Sabah günlük rutinlerimizi yaklaşık 2 saatte tamamladık.kalkış,el-yüz yıkama,tuvalet,dişler,giyinme,bütün bu işleri çocukların da yapmasının takibi,yatakların ve odaların toplanması,teknenin havalandırılması,kahvaltının ve sofranın hazırlanması,sonra hepsinin toplanması,tekne dış temizliği,çöplerin en yakın çöpe götürülmesi..işte size 2 saat..Yola çıktık.Varış noktamız umarım güzel bir yerdir.Louhans.Oraya varmaya çalışırken yol üzerinde bir de Branges adlı kasabayı göreceğiz.
Branges’e vardık.Soğuk ve yağmur ile birlikte bisikletleri indirdik.İndiğimiz yer Le Boat’ın marinasıydı.Teknemizi oraya bağladık.Kasabayı gezmek üzere bisikletleri indirdik.Çevreyi dolaştık.Evlerin bahçesinde trambolinler,salıncaklar vardı ama hepsi boştu.Hatta kasaba bomboştu.Biraz sonra karşımıza çıkan okul sayesinde bu sessizliğin sebebini öğrenmiş olduk.Okulun yanındaki kilisenin bahçesi çocuklarını almaya gelen anne babaların arabaları ile doluydu.Okul dağılıyordu.10 dakika içinde hepsi dağıldı ve biraz önceki canlılık ve cıvıltılar yerini yine terk edilmiş bir sessizliğe bıraktı.

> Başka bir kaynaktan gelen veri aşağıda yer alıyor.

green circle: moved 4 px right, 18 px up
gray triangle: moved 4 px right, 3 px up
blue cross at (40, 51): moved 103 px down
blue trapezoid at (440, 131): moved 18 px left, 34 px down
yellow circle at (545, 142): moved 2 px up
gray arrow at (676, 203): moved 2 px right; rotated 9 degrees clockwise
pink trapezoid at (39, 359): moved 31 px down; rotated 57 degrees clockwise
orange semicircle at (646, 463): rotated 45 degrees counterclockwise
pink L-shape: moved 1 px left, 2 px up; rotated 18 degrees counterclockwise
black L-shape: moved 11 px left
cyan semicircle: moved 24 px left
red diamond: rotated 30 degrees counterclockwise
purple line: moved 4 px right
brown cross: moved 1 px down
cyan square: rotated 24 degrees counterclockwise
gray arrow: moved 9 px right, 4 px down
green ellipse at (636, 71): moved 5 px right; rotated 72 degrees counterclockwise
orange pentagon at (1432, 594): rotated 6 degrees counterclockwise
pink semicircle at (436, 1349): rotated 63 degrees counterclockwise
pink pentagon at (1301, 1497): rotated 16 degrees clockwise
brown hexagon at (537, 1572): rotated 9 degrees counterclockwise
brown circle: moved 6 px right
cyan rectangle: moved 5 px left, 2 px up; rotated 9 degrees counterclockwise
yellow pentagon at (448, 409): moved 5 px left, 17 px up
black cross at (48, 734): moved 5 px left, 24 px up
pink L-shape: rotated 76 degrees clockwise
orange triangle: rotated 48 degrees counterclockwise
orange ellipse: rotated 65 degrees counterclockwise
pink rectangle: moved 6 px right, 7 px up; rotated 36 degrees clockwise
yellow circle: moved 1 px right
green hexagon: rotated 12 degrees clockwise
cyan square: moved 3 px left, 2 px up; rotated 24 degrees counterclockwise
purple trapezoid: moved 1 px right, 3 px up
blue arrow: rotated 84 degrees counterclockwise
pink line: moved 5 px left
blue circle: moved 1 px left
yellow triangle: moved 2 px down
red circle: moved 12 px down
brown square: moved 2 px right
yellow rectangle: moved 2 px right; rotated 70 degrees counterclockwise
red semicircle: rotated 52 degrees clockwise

Kiliseyi gezdik.Teknemize yola koyulduk.Dönerken bir fırından baget aldık.Tıkalı lavabomuzu açmak için bir pompa almamız gerekiyordu.Bunun için meydandaki mini markete girdik.Ama pompa yoktu.Onun yerine lavabo çözücü olduğunu anladığımız kimyasal bir sıvı aldık.Teknede bunu kullandım ama pek bir işe yaradığını söyleyemeyeceğim.Louhans’a gitmek üzere kasabadan ayrıldık.İki yerleşim birbirine yakındı.Vardığımızda şiddetli bir yağmur başladı.O kadar keyifli yağıyordu ki bir süre yağmuru izledik.Çocuklar acıkmıştı.Dünden kalan eti küçük küçük doğradım.Soğan ve sarımsak eşliğinde kavurdum.İçine bolca domates sos kattım.Salata eşliğinde ,dışarıda yağan yağmuru izleyerek yemeğimizi yedik.Sıcak ve yumuşacık bagetleri yemeğin sosuna banarak yedik.Yağmur azaldı.Bisikletleri indirdik.Kasabanın merkezini bulmadan önce karşımıza çıkan bir markete pompa sorduk ama yoktu.Merkeze ulaştığımızda birden inanılmaz keyiflendik.Çünkü arnavut kaldırımı caddenin her iki yanı şirin dükkanlar ile dolu bir merkezdi.Tüm dükkanlar da açıktı.Üstelik kaldırımın üzeri kapalı olduğu için yapmur yagsa bile rahat rahat dolaşabiliyorduk.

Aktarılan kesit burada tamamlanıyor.